*** Opening RECORDS FOR THE TASK ***

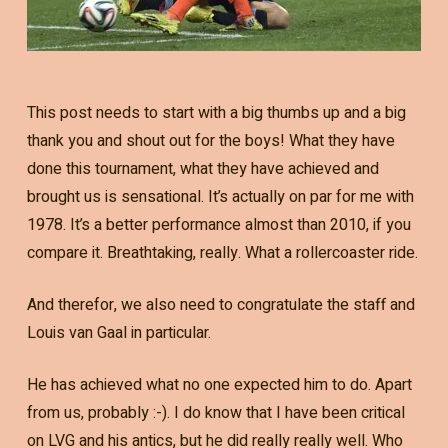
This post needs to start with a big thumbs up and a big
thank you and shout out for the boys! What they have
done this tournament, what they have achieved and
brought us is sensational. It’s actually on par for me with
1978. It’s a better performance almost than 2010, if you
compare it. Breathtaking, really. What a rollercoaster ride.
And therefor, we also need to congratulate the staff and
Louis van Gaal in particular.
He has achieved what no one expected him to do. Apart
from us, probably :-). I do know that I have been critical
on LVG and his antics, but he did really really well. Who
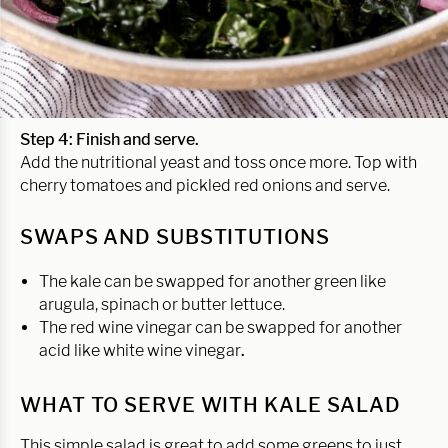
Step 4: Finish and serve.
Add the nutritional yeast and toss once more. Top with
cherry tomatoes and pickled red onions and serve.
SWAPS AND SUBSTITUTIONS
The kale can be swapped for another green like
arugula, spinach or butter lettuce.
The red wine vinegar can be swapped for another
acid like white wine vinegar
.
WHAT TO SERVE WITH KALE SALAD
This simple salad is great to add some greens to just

*** Closing RECORDS FOR THE TASK ***
*** Opening RECORDS FOR THE TASK ***

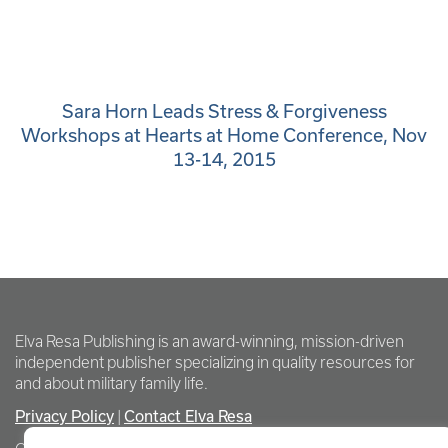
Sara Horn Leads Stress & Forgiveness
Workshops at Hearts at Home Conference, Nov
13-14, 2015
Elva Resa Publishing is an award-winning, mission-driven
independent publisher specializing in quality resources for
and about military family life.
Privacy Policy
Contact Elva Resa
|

*** Closing RECORDS FOR THE TASK ***
*** Opening RECORDS FOR THE TASK ***

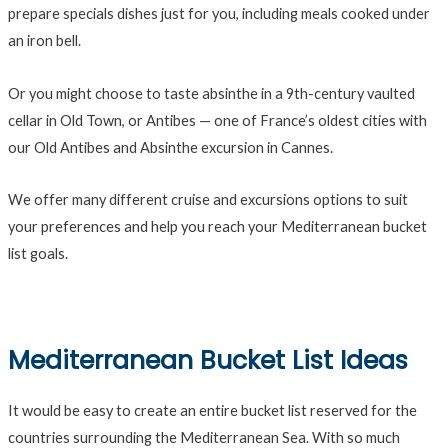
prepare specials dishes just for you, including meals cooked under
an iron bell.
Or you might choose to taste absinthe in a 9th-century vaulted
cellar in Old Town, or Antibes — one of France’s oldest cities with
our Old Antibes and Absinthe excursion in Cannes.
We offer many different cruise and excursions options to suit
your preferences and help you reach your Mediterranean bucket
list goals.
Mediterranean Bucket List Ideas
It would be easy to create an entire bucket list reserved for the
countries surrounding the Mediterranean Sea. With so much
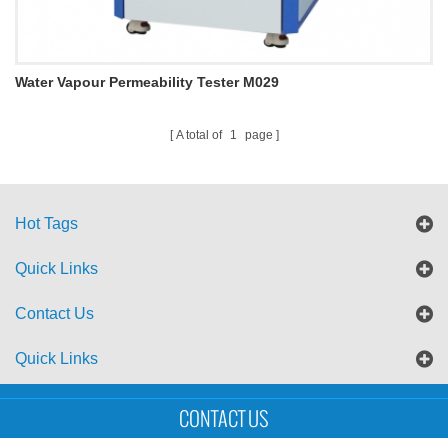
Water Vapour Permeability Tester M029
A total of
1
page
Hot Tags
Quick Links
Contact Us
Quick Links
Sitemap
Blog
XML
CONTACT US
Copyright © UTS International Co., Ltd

*** Closing RECORDS FOR THE TASK ***

▶ WHAT YOU WILL DO: Rewrite the stretch from the line containing "prepare specials dishes" through the line containing "list goals.", changing "iron bell" to "iron lid" and keeping everything else the same.

▶ RESPONSE AREA:
prepare specials dishes just for you, including meals cooked under
an iron lid.
Or you might choose to taste absinthe in a 9th-century vaulted
cellar in Old Town, or Antibes — one of France’s oldest cities with
our Old Antibes and Absinthe excursion in Cannes.
We offer many different cruise and excursions options to suit
your preferences and help you reach your Mediterranean bucket
list goals.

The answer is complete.